• [EXCERPTED PASSAGE]:

* * * *

Published: 09/11/2022 By Ricky SodhaRishi Sunak’s uncontested appointment as prime minister on October 24th has brought about a certain amount of stability for the UK government and the markets, as the economy deals with the cost of living crisis and higher interest rates. On November 3rd, the Bank of England raised interest rates to 3%, an increase of 0.75%, the largest single increase since 1989.
What will the departure of Liz Truss and the return to the government of Michael Gove as Secretary of State for Levelling Up, Housing and Communities mean for the key issues that affect the private rental sector, such as rent reforms, mortgages and tax changes?
Rishi Sunak’s Housing PoliciesIn the coming months, Rishi Sunak’s primary focus will be to lead the UK through the economic crisis. Given his background as an investment banker and the fact that he has spoken in the past about the potential benefits of private renting, we may see some positive developments for landlords in the near future, despite the challenges of increasing interest rates and increased regulation, such as the selective licensing schemes being introduced by some local authorities.
Although Sunak has not offered much in the way of concrete policies or plans for the buy-to-let sector so far, many property experts are optimistic about the change in leadership. They are hopeful that it could be a turning point for the industry. One of his first challenges is to address concerns about rental reforms. Sunak has previously expressed support for scrapping Section 21 ‘no fault’ evictions and increasing tenants' rights. He is also known for being in favour of restricting ‘revenge’ evictions and boosting the regulation of landlords’ affordability and sustainability checks for rental properties. In a volatile market, landlords benefit from the certainty BTC offers through its guaranteed rental scheme, which removes the uncertainty of rent arrears, vacant periods, and damage to properties.
In terms of taxation, Sunak appears to support the government’s current efforts to decrease mortgage interest relief and increase taxes on second homes and buy-to-let properties. When it comes to mortgages and lending, he could be expected to loosen up some of the restrictive regulations that were put in place by the previous government. This could mean easier access to mortgages and cheaper borrowing rates for landlords.
During the leadership contest, Sunak outlined some of his thoughts on housing. In particular, Sunak disagreed with the Conservative manifesto of using arbitrary targets for the numbers of new homes, instead preferring to build proportionally to the need. Sunak suggested that he would improve house building by changing laws related to land banking and by easing up regulations on small builders.
His voting record has shown that Sunak has consistently voted in favour of bills related to stricter laws and regulations regarding renters, suggesting that they will probably pass through the House of Commons. Furthermore, he has consistently voted against funding for local councils. This suggests that he will try to reduce the amount of licensing and red tape involved with certain regulations in the housing sector.
Outlook for TaxationMeanwhile, the prime minister is expected to proceed with the planned corporation tax rise from 19% to 25% next April. This will affect those landlords operating as companies. Despite the decline in the total number of landlords, the net new number of buy-to-let companies exceeded 41,000 in the year to end of September 2022, which benefit from paying corporation tax (as opposed to income tax) and avoid Section 24 tax changes that reduce their profits.
During his leadership campaign, he said taxes would not be cut until inflation was brought under control. It is unclear whether he will revisit plans to cut income tax before the next general election.
The Return of Michael GoveAs part of Rishi Sunak’s reshuffle, Michael Gove was named Secretary of State for Levelling Up, Housing and Communities having previously held this position between September 2021 and July 2022, when he was sacked by Boris Johnson.

* * * *

• [STUDY MATERIAL]:
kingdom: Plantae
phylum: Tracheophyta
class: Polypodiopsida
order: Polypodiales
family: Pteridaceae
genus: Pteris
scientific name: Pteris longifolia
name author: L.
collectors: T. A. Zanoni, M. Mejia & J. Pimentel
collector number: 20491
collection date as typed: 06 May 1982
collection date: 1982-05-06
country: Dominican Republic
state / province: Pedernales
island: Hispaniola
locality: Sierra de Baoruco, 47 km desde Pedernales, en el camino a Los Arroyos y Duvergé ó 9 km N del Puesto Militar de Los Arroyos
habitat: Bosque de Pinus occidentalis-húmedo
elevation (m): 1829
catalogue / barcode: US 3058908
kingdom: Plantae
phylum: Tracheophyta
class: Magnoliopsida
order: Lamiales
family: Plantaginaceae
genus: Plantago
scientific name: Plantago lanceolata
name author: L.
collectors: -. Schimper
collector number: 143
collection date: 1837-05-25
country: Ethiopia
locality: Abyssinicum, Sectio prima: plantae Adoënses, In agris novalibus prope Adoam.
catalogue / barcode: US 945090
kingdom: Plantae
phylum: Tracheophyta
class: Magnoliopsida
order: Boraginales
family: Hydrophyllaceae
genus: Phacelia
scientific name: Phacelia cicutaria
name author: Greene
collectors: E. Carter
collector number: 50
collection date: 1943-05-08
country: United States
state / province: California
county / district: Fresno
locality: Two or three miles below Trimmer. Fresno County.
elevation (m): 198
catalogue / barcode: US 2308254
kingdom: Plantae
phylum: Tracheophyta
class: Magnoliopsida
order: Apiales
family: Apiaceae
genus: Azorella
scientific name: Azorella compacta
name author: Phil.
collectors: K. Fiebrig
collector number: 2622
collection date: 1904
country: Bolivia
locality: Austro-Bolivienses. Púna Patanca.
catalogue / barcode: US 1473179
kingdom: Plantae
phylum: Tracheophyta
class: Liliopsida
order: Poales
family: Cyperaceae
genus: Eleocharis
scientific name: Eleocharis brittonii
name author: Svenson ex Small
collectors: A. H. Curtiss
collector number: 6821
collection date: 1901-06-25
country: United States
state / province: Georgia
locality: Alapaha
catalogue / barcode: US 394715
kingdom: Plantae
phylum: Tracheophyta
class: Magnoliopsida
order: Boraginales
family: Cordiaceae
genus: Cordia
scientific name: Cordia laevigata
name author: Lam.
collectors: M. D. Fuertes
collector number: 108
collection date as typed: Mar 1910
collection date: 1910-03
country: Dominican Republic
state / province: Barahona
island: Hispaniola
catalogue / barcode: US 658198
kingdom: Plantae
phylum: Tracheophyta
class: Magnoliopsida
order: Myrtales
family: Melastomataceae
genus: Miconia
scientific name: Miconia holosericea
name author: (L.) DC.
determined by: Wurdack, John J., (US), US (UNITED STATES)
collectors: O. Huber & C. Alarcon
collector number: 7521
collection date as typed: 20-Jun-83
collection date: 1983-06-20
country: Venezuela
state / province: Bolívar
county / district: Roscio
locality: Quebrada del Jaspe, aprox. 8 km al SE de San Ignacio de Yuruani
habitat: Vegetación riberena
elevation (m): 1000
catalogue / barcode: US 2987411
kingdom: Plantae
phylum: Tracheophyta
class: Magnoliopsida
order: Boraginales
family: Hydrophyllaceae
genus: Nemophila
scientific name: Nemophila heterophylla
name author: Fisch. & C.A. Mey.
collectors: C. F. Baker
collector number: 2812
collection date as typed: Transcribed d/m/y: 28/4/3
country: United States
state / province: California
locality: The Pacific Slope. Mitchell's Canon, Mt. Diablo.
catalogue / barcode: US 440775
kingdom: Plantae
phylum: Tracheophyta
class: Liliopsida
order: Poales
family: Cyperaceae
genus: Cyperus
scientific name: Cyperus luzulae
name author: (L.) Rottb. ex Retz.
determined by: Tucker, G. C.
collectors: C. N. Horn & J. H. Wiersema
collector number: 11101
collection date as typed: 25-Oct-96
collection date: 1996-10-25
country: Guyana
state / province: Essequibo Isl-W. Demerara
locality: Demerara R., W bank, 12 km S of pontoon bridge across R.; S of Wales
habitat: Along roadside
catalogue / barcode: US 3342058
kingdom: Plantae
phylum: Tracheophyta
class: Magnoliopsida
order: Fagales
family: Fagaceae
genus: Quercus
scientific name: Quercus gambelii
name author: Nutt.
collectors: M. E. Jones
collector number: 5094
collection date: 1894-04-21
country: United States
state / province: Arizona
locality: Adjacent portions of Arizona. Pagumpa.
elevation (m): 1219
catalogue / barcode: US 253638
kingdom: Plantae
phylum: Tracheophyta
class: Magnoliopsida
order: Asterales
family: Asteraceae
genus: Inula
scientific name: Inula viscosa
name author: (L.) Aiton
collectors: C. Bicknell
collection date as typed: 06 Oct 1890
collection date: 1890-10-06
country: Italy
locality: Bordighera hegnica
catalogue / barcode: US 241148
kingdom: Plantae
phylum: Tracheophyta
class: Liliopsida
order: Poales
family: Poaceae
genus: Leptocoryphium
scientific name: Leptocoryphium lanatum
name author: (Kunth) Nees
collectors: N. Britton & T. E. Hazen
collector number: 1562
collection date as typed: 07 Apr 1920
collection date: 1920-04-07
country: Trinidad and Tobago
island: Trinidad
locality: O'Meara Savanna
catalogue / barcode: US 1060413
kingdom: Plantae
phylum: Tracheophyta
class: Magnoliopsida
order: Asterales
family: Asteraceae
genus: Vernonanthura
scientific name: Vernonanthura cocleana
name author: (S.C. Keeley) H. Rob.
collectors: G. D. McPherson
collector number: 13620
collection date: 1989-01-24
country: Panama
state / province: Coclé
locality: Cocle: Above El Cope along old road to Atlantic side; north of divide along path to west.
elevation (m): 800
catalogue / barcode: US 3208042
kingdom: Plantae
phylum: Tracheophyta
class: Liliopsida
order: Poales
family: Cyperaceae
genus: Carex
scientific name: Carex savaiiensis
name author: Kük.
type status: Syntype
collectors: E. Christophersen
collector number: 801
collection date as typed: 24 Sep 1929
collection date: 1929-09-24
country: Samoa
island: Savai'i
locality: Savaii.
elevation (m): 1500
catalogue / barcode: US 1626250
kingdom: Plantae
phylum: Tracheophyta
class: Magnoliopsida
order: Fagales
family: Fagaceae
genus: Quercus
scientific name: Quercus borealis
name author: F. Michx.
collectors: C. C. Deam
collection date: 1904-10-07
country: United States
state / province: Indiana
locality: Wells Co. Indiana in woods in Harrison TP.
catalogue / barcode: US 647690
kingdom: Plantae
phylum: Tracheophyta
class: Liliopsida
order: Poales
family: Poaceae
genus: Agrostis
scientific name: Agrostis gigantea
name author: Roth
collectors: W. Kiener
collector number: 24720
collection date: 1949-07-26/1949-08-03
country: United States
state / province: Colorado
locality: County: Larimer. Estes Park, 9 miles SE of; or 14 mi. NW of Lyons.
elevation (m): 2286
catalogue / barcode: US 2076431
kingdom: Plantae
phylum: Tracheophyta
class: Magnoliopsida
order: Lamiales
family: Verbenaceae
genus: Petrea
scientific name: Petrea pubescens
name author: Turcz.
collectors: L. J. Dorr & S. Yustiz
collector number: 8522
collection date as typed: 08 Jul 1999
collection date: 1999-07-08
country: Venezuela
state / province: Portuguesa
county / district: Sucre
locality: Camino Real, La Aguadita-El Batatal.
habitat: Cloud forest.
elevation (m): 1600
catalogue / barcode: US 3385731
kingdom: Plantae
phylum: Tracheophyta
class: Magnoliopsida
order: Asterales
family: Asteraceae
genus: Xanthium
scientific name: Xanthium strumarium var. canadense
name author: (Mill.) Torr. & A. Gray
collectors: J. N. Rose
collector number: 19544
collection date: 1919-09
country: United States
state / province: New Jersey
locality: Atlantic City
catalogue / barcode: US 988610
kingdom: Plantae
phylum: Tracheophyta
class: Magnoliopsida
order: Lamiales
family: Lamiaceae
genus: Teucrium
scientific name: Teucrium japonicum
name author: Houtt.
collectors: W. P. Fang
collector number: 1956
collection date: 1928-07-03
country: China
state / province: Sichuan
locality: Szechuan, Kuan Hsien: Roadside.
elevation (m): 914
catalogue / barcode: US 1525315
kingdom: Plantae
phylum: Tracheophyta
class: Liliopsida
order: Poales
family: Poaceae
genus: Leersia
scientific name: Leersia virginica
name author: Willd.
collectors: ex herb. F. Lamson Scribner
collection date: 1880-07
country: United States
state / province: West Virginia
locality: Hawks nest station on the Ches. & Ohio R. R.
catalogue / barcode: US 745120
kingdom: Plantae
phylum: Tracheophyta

* * * *

• [TASKS TO PERFORM]:
1) In the article on Rishi Sunak's housing policies, to what rate did the Bank of England raise interest rates on November 3rd?
2) Print the part of the article on Rishi Sunak's housing policies starting at "Although Sunak has" and ending at "damage to properties.".
The data can be left aside.

• [RESPONSES TO THE TASKS]:
1) 3%

2)
Although Sunak has not offered much in the way of concrete policies or plans for the buy-to-let sector so far, many property experts are optimistic about the change in leadership. They are hopeful that it could be a turning point for the industry. One of his first challenges is to address concerns about rental reforms. Sunak has previously expressed support for scrapping Section 21 ‘no fault’ evictions and increasing tenants' rights. He is also known for being in favour of restricting ‘revenge’ evictions and boosting the regulation of landlords’ affordability and sustainability checks for rental properties. In a volatile market, landlords benefit from the certainty BTC offers through its guaranteed rental scheme, which removes the uncertainty of rent arrears, vacant periods, and damage to properties.